Ayer se celebró la fiesta a la que ni Amadita ni sus amigas de sociedad fueron invitadas. Sólo había gendarmes cuidando la casona de la colonia Tabacalera y una fila larga de invitados, eran acaudalados mozos.
Adentro varios caballeros lucían sus mejores galas: medias de seda, zapatos de tacón, sombreros, tela de raso, rizos castaños, collares de perlas  y diamantes,  aretes y maquillaje.  El baile comenzó y no hubo más remedio que abrazarse al otro, mirarse a los ojos, tomarse de la cintura con determinación y sentir la picazón de los bigotes en la piel. El ambiente olía a perfume y a alcohol, a cigarrillos y a flores de campo. Adentro de esa mansión se vivían momentos de libertad y desenfado, libres de murmullos y de críticas.  Eso fue hasta la madrugada, justo cuando los gendarmes derribaron las puertas y encontraron a 41 hombres explorándose.
              Formados en fila fueron despojados de sus ropas y encarcelados. Porfirio Díaz decidió enviarlos a Yucatán a realizar trabajos forzados y evitar hablar del asunto. Un hombre había huido por la azotea y finalmente había llegado extenuado a la cama, donde lo esperaba su esposa. Después de aquello, la promesa de don Porfirio de darle la gubernatura en el estado de México se derrumbó. Así que Ignacio de la Torre tuvo que buscar por otros medios un buen puesto.

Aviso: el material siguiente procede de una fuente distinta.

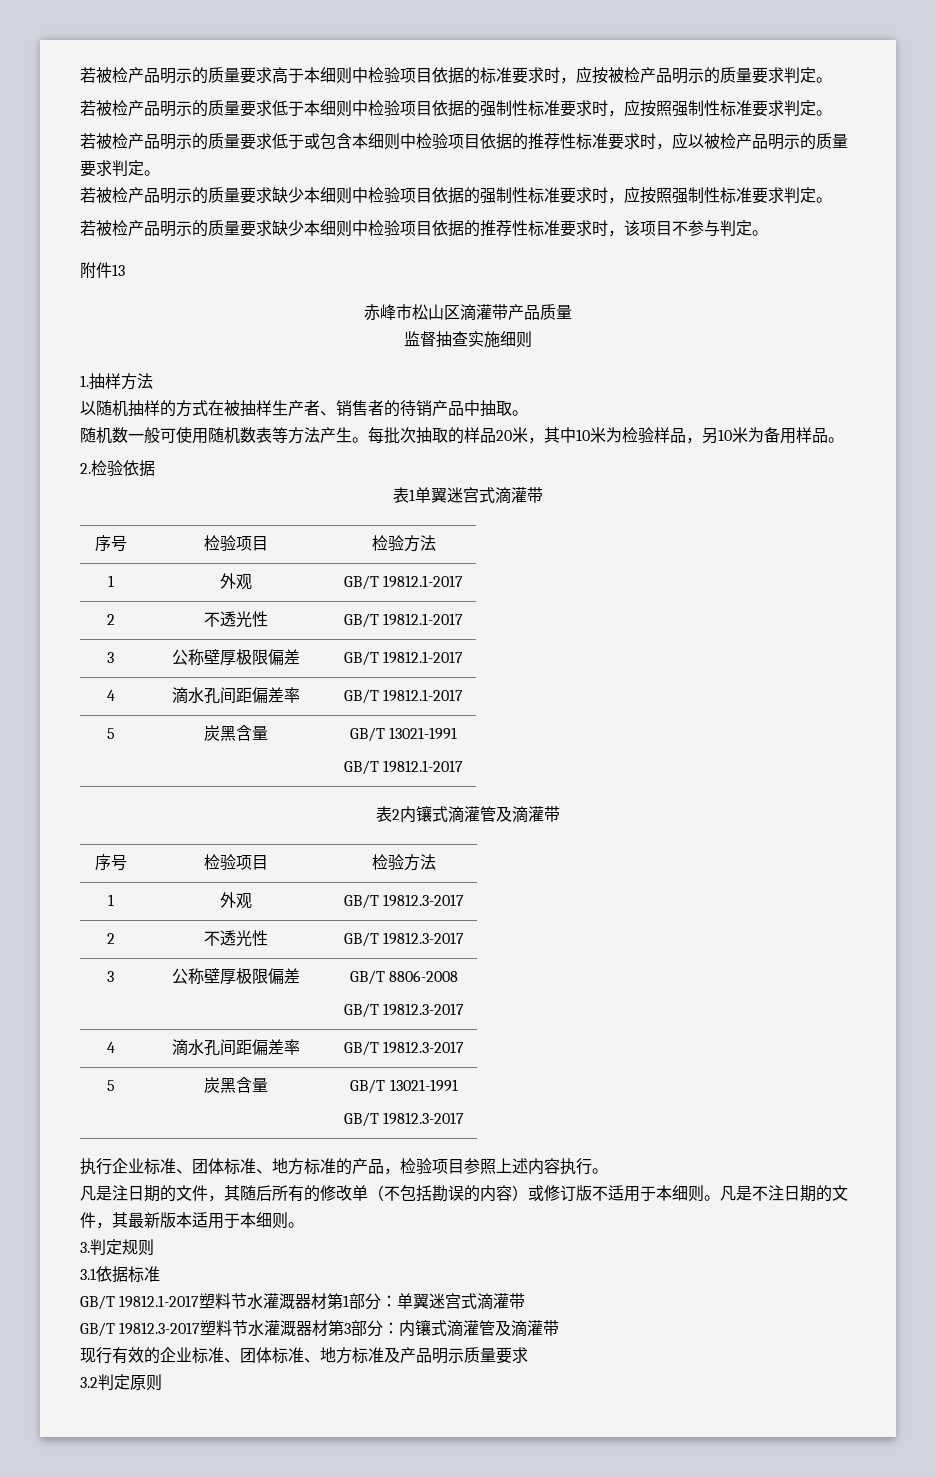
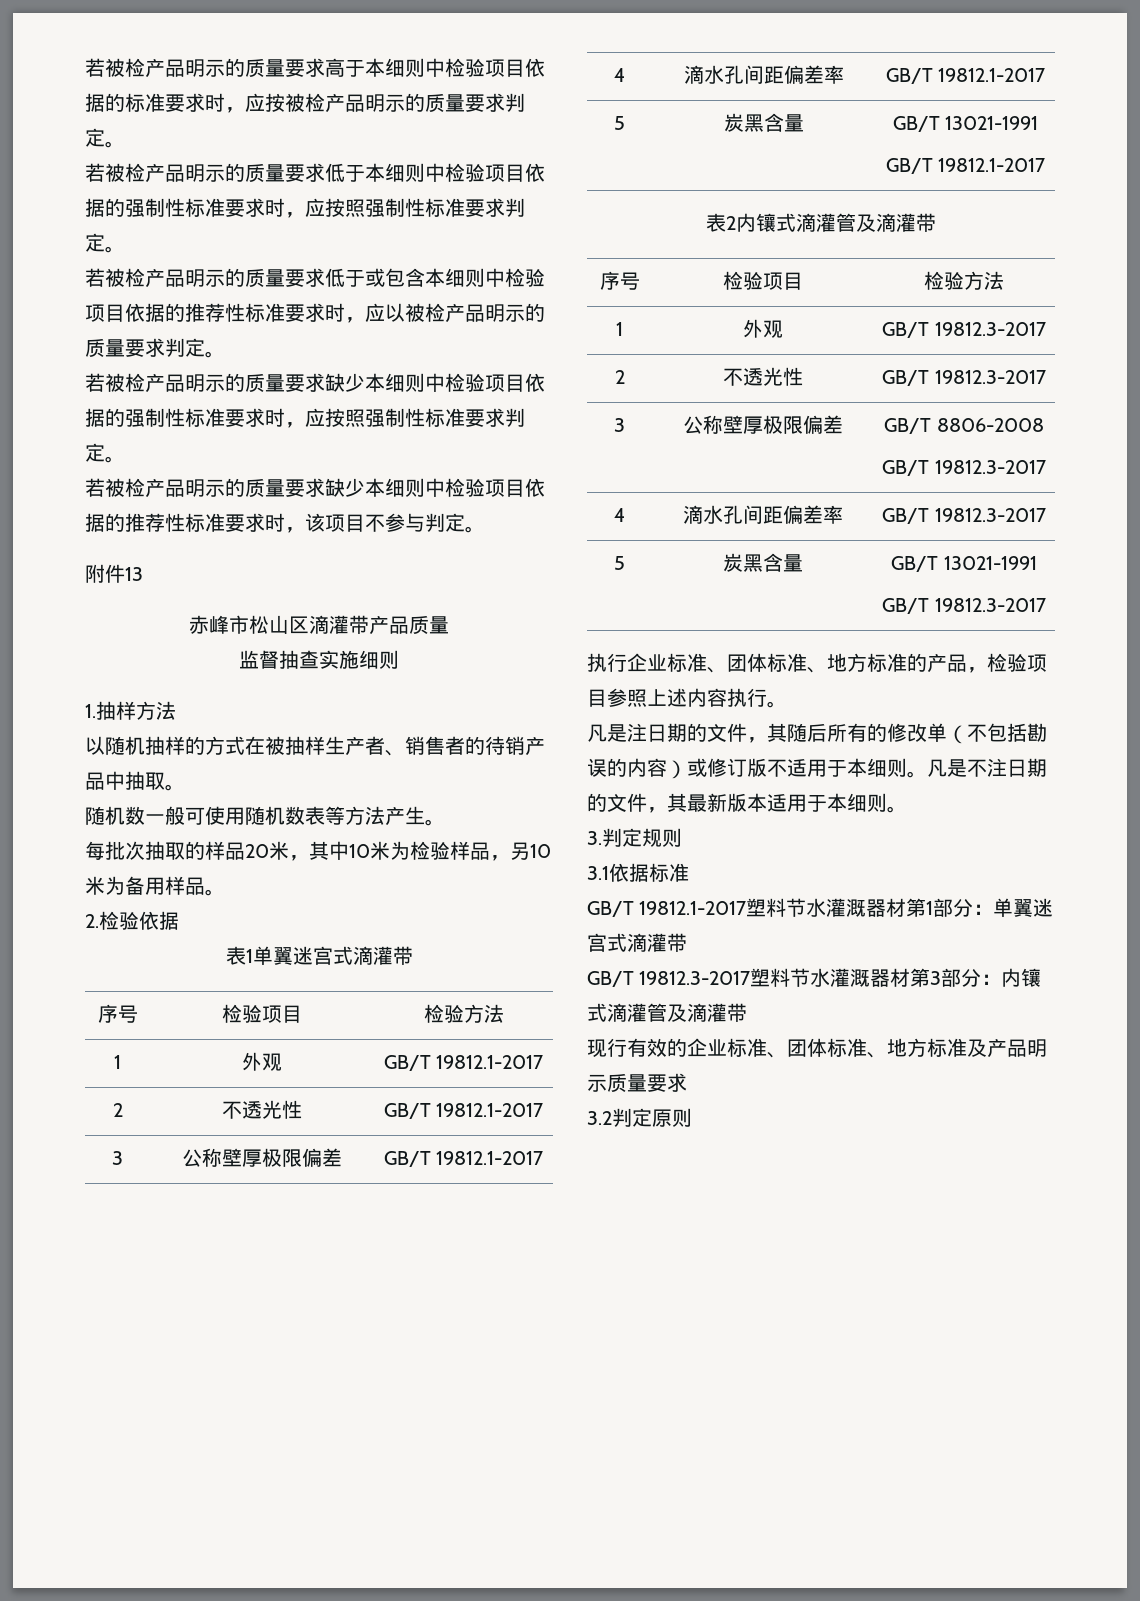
(368, 440) none -> (445, 822) //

Amada Díaz sabía quién era Ignacio de la Torre. Conocía sus amoríos con otros hombres. Y callaba porque lo quería, porque eran dos amigos intentando ser marido y mujer, porque pese a todo deseaba un hijo. Sin embargo los frutos de Amadita maduraron y ya no hubo espacio para ello.  Nacho, como le decían, huyó tras los bigotes de Zapata, dejando a Amada huérfana de padre, con dos gatos y después viuda. Arrastrando las deudas de su marido, vendió la mansión y se fue a vivir con su hermana. A partir de entonces estuvo convencida de que en realidad su nombre debió haber sido Dolores, nunca Amada.